Lydia Davis, by Harry Holdorf

Lydia Davis, by Harry Holdorf

I figured out why the Chinese respect their elders—’cause if they didn’t, they’d kill ’em. If you see an old person on their feet somewhere, get them a chair, ’cause they probably wanna sit down. I used to wonder why people could sit somewhere for long periods, doing nothing; now I know why, ’cause I began doing it myself. Just resting. In this country, we keep old people alive because of their ‘wait checks’: if they quit living, their social security checks are greatly reduced. I recall the story of the Chinese traffic jam caused by some guy threatening to jump off an overpass: some other guy got out of his car, walked up and pushed the guy over, just to get the traffic flowing again.

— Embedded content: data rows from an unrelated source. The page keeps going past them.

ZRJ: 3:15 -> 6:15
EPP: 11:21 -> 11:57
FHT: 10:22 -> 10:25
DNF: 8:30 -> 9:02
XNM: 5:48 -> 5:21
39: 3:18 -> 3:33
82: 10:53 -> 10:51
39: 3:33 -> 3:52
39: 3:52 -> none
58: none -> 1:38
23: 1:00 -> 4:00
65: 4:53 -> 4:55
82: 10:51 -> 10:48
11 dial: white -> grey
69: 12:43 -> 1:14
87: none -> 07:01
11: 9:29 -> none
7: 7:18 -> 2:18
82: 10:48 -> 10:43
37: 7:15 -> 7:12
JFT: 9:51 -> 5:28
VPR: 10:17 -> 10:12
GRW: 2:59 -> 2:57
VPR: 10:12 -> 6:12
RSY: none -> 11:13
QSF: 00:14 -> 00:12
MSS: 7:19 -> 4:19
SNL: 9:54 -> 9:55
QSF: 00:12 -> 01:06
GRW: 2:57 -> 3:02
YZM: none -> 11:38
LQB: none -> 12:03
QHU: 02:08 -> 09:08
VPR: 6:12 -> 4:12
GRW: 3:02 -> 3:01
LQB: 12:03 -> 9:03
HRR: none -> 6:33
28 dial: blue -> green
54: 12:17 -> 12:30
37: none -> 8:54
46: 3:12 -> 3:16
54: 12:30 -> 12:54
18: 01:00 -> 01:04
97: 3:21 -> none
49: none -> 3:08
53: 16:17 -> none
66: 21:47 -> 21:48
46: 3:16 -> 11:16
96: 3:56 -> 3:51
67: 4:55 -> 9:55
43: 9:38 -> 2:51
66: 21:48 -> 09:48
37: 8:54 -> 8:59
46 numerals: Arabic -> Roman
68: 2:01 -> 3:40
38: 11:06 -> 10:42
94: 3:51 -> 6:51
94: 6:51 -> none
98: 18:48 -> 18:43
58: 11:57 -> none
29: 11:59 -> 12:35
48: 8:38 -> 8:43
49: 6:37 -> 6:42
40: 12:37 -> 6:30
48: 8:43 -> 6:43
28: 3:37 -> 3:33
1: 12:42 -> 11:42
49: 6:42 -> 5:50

Russell finally removed the crazy youthful portrait of me from these articles, thereby freeing me to write about old people. Russell should publish his collection of party portraits, cause he’s got some doozies: Popper’s party portrait is the scariest thing I’ve ever seen.

Lydia Davis is the best and the worst American Short Story writer of the last three decades. She’s an extremely talented and willful artist, matching great stories with history’s greatest, while her longer and shorter pieces are usually no good. “A Mown Lawn” and “Alvin the Typesetter” are two excellent pieces, among many.